На вокзале испуганно метались в комендантской офицеры, срывая погоны. У перрона радостно кричали с грузовиков шофферы. Из депо шли рабочие.
Около Вершинина суетился Пеклеванов.
-- Нам придется начинать, Никита Егорыч.
Из вагонов выскакивали с пулеметами, с винтовками партизаны. Были они почти все без шапок и с пьяными узкими глазами.
-- Нича нету?
-- Ставь пулемету...
-- Машину давай, чернай!
Подходили грузовики. В комендантской звенели стекла и револьверные выстрелы. Какие-то бледные барышни ставили в буфете первого класса разорванное красное знамя.
Рабочие кричали "ура". Знобов что-то неразборчиво кричал. Пеклеванов сидел в грузовике и неясно сквозь очки улыбался.
На телеге провезли убитых.
Какая-то старуха в розовом платке плакала. Провели арестованного попа. Поп весело рассказывал, конвойные хохотали.
На кучу шпал вскочил бритоусый американец и щелкнул подряд несколько раз кодаком.
x x x
В штабе генерала Сомова ничего не знали.
Пышноволосые девушки стучали на машинках.
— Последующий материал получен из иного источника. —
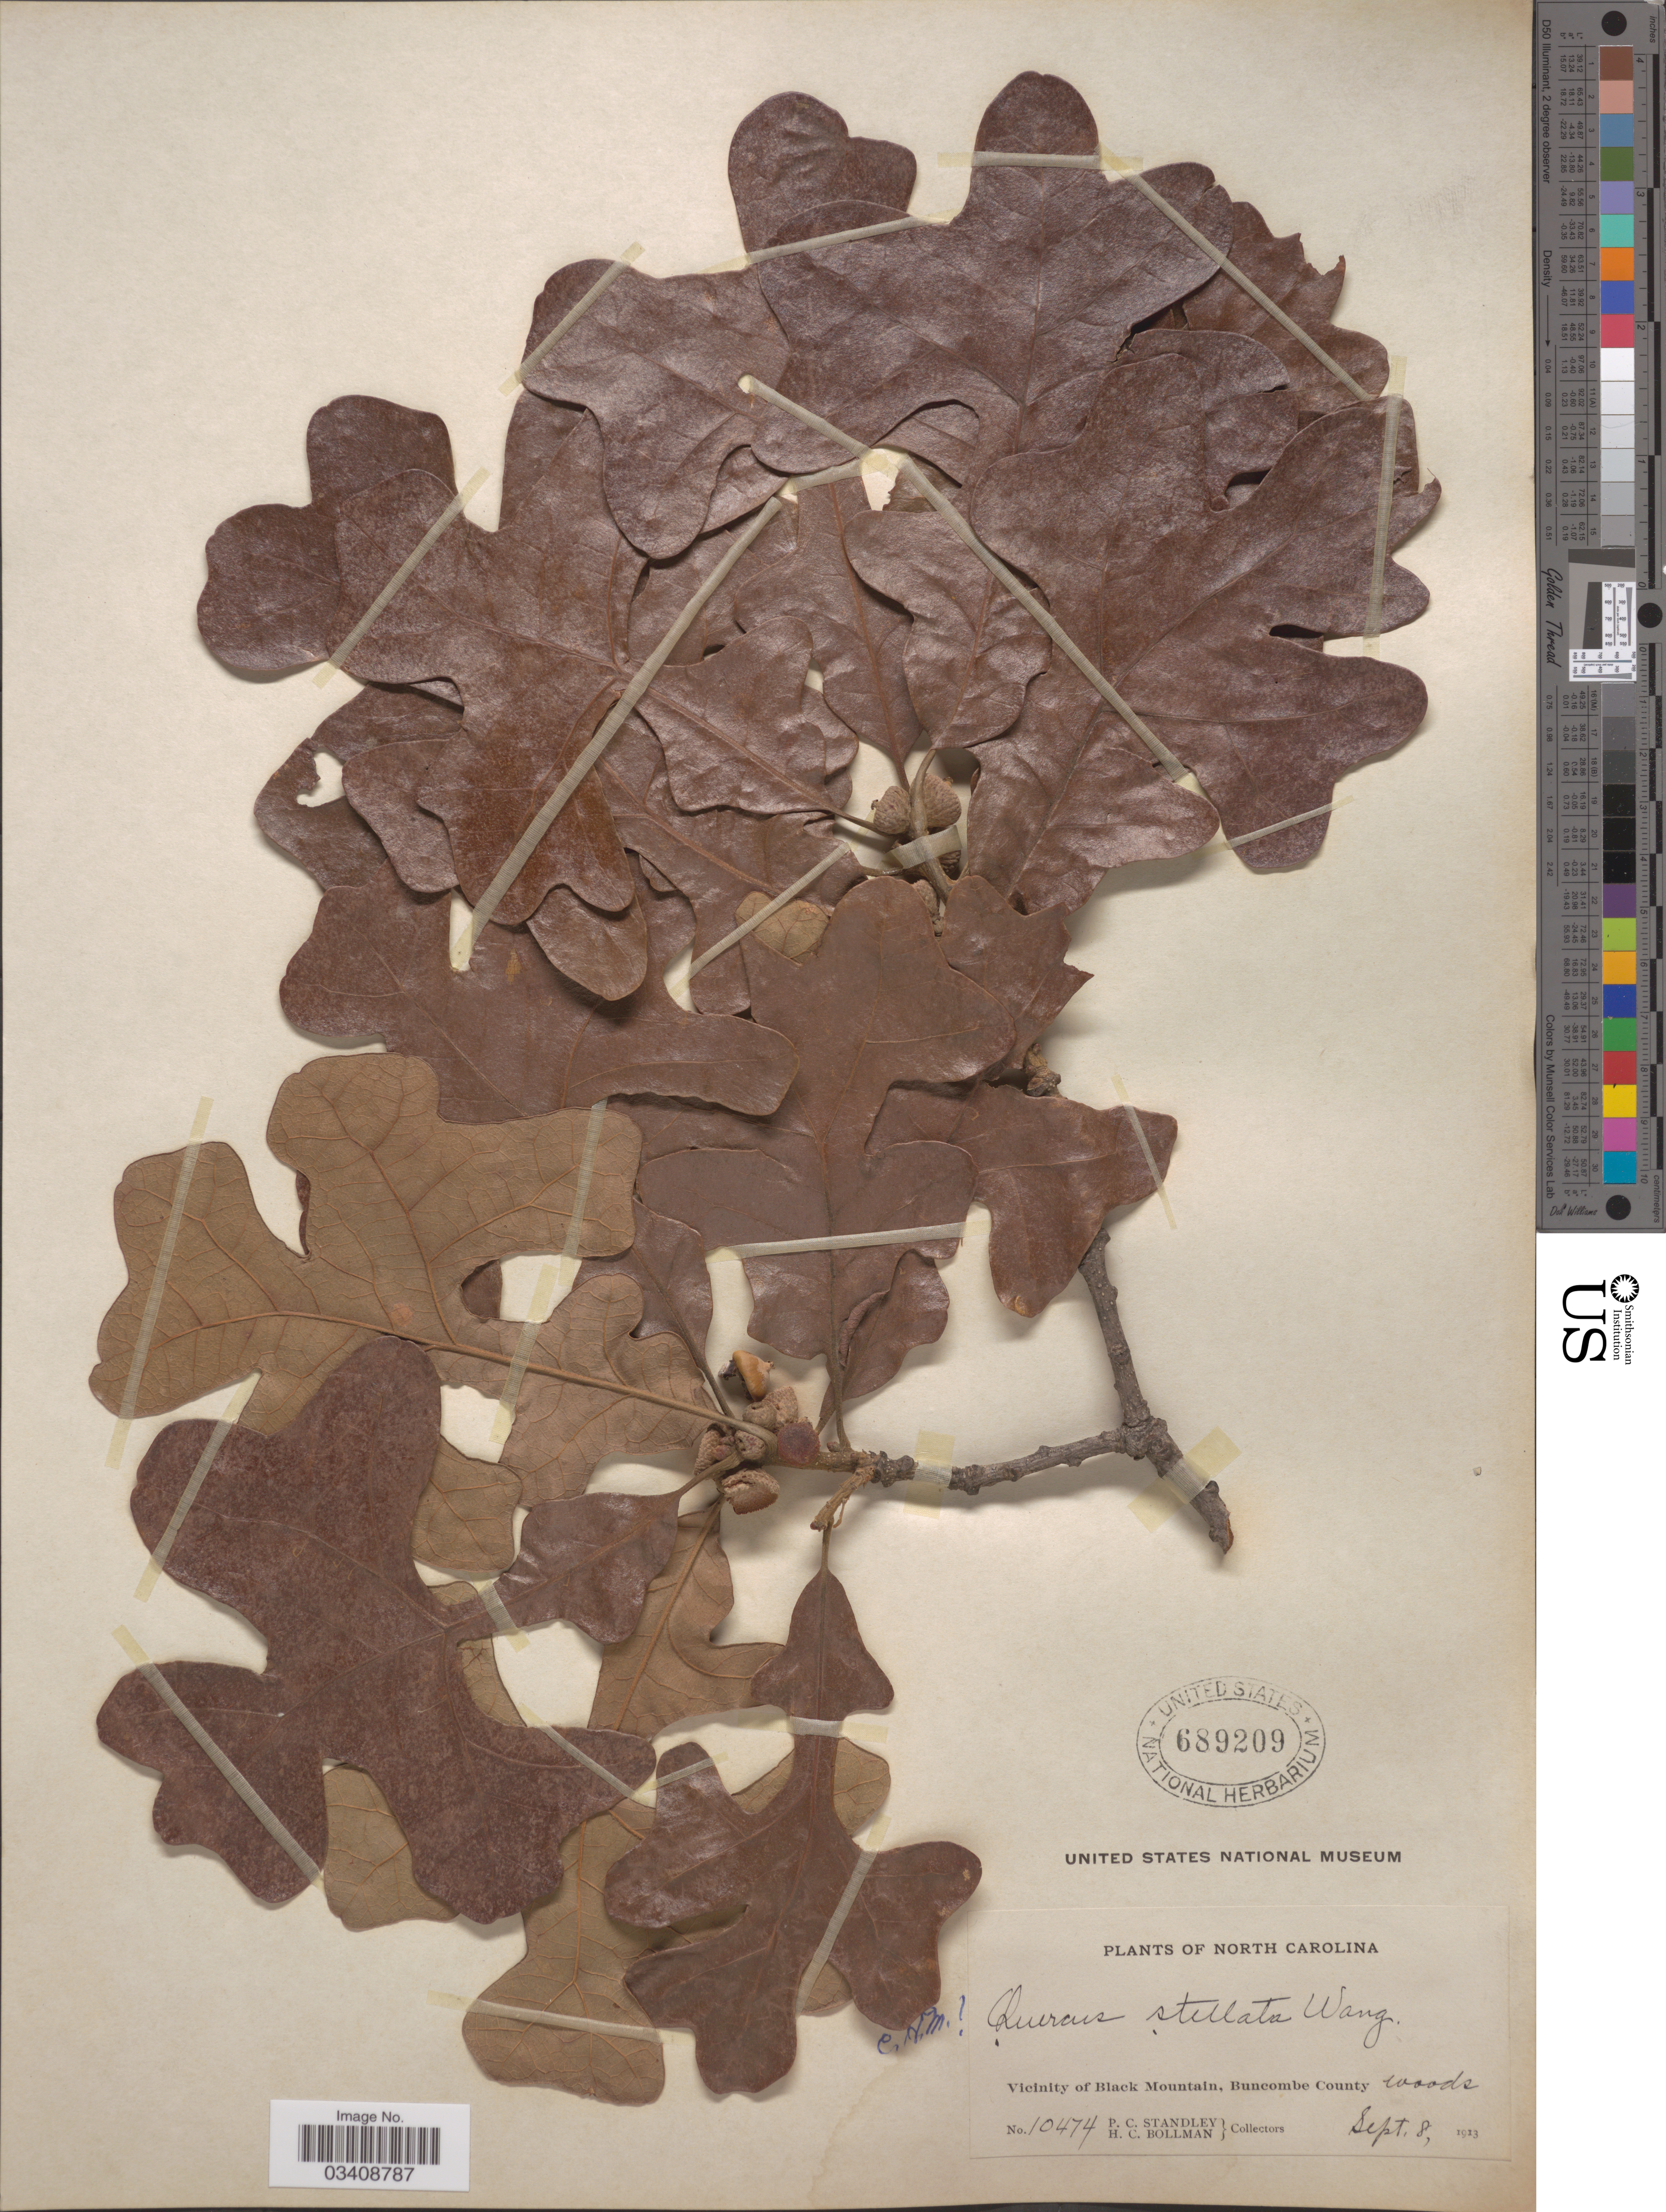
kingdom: Plantae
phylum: Tracheophyta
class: Magnoliopsida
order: Fagales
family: Fagaceae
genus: Quercus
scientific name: Quercus stellata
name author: Wangenh.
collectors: P. C. Standley & H. C. Bollman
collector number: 10474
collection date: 1913-09-08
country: United States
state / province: North Carolina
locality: Vicinity of Black Mountain, Buncombe County.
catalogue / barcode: US 689209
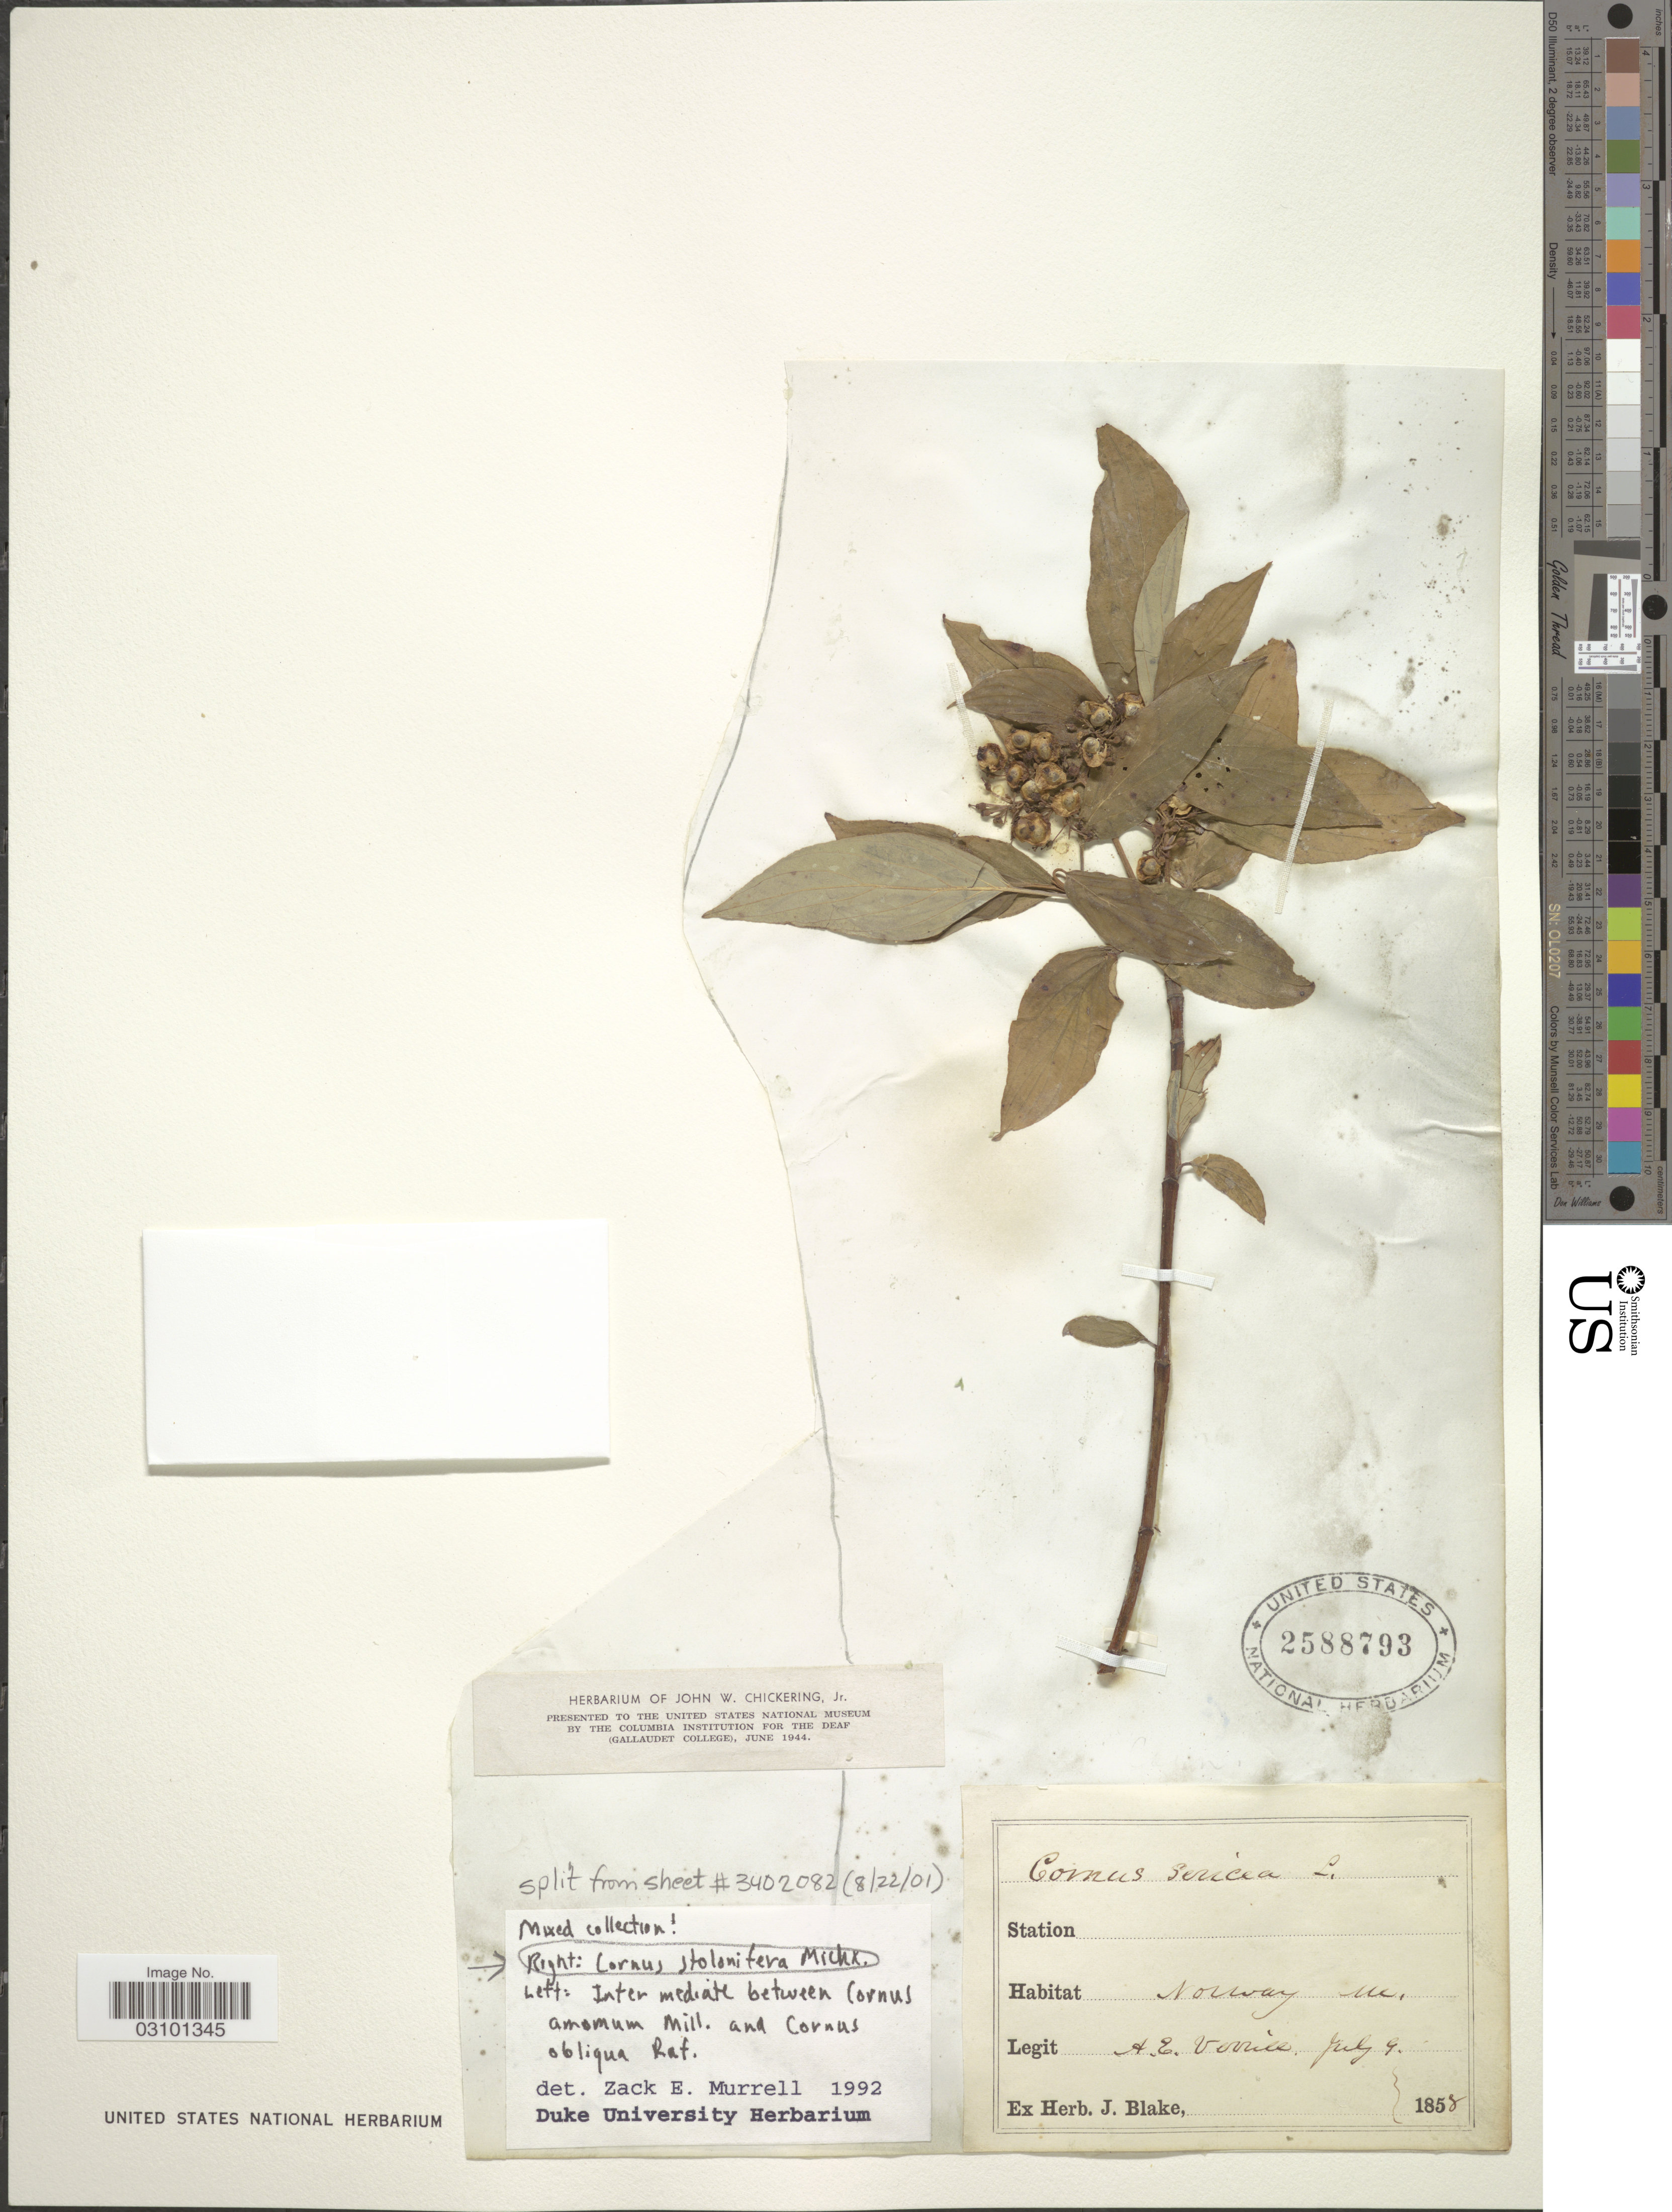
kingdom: Plantae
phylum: Tracheophyta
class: Magnoliopsida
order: Cornales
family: Cornaceae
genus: Cornus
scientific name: Cornus stolonifera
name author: Michx.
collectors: A. Verrill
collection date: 1858-07-09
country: United States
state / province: Maine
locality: Norway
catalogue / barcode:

Офицеры с желтыми лампасами бегали по лестницам и по звонким, как скрипка, коридорам. В прихожей пела в клетке канарейка и на деревянном диване спал дневальный.
Сразу из-за угла выскочили грузовики. Глухо ухнула толпа, кидаясь в ворота. Зазвенели трамваи, загудели гудки автомобилей и по лестницам кверху побежали партизаны.
На полу -- опять бумаги, машинки, испорченные, может быть, убитые люди.
По лестнице провели седенького, с розовыми ушками генерала. Убили его на последней ступеньке и оттащили к дивану, где дремал дневальный.
Бежал по лестнице партизан, поддерживая рукой живот. Лицо у него было серое и, не пробежав половины лестницы, он закричал пронзительно и вдруг сморщился.
Завизжала женщина.
Канарейка в клетке все раскатисто насвистывала.
Провели толпу офицеров в подвал. Ни один из них не заметил лежавший у лестницы труп генерала.
x x x
Солдатик в голубых обмотках стоял на часах у входа в подвал, где были заперты арестованные офицеры.
В руках у него была английская бомба -- было приказано: "В случае чего, крой туда бомбу -- чорт с ними".
В дверях подвала синело четырехугольное окошечко, и в нем угловатая покрытая черным волосом челюсть с мокрым, часто моргающим глазом. За дверью часто неразборчиво бормотали, словно молились...
Солдатик устало думал:
-- А ведь когда буду бомбу бросать, отскочит от окна или не отскочит?..
x x x
Не звенели трамваи. Не звенела на панели толпа. Желтая и густая как дыхание тайфуна томила город жара. И, как камни сопок, неподвижно и хмуро стояли вокруг бухты дома.